Hideyuki Tagoshi 's research interests include astrophysics and general relativity with a focus on gravitational waves. He is participating LIGO-Virgo-KAGRA international collaboration as a leader of the data analysis team of KAGRA. He aims to detect gravitational wave signals by analyzing the data taken by KAGRA together with LIGO-Virgo data, and to contribute to the further development of gravitational wave astronomy.

What kind of projects will be focused?

【February 12, 2022】Symposium “Exploring the Universe with Multi-Messengers”

Cherenkov Telescope Array (CTA)

During the past few years, Very High Energy (VHE) gamma ray astronomy has made spectacular progress and has established itself as a vital branch of astrophysics. To advance this field even further, Cherenkov Telescope Array (CTA), the next generation VHE gamma ray observatory, was proposed in the framework of a worldwide, international collaboration.

【February 12, 2022】Symposium “Exploring the Universe with Multi-Messengers”

Telescope Array Experiment (TA)

The Telescope Array (TA) was built in Utah, USA to study the origin and nature of Ultra-High Energy Cosmic Rays (UHECRs). The project has been operated by the international collaboration of researchers from Japan, USA, Korea, Russia, Belgium and Czech. In 2019, construction of the TA extension (TAx4), which will quadruple the TA effective area started.

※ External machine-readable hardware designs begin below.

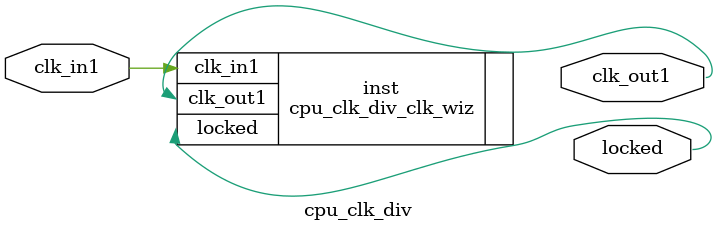
<source format=v>


`timescale 1ps/1ps

(* CORE_GENERATION_INFO = "cpu_clk_div,clk_wiz_v6_0_2_0_0,{component_name=cpu_clk_div,use_phase_alignment=true,use_min_o_jitter=false,use_max_i_jitter=false,use_dyn_phase_shift=false,use_inclk_switchover=false,use_dyn_reconfig=false,enable_axi=0,feedback_source=FDBK_AUTO,PRIMITIVE=PLL,num_out_clk=1,clkin1_period=10.000,clkin2_period=10.000,use_power_down=false,use_reset=false,use_locked=true,use_inclk_stopped=false,feedback_type=SINGLE,CLOCK_MGR_TYPE=NA,manual_override=false}" *)

module cpu_clk_div 
 (
  // Clock out ports
  output        clk_out1,
  // Status and control signals
  output        locked,
 // Clock in ports
  input         clk_in1
 );

  cpu_clk_div_clk_wiz inst
  (
  // Clock out ports  
  .clk_out1(clk_out1),
  // Status and control signals               
  .locked(locked),
 // Clock in ports
  .clk_in1(clk_in1)
  );

endmodule

</source>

【February 12, 2022】Symposium “Exploring the Universe with Multi-Messengers”

Tibet ASγ Experiment

In collaboration with China, an air shower observation array is built at Yangbajing in Tibet, China to observe high-energy cosmic rays. Underground muon detectors added to the site worked successfully in detecting gamma rays over 100 TeV which revealed the existence of yet-unknown cosmic ray accelerator (PeVatron) in our galaxy.

【February 12, 2022】Symposium “Exploring the Universe with Multi-Messengers”

Gravitational Wave Telescope, KAGRA

The Large-scale Cryogenic Gravitational wave Telescope, KAGRA, was completed its construction in 2019 and started gravitational wave observation in February 2020. KAGRA is collaborating with GW detection projects, such as advanced-LIGO (USA), advance-VIRGO (Italy-France-Netherland), GEO (UK-Germany) to explore the gravitational wave astronomy and multi-messenger astronomy with other astronomical observation channels.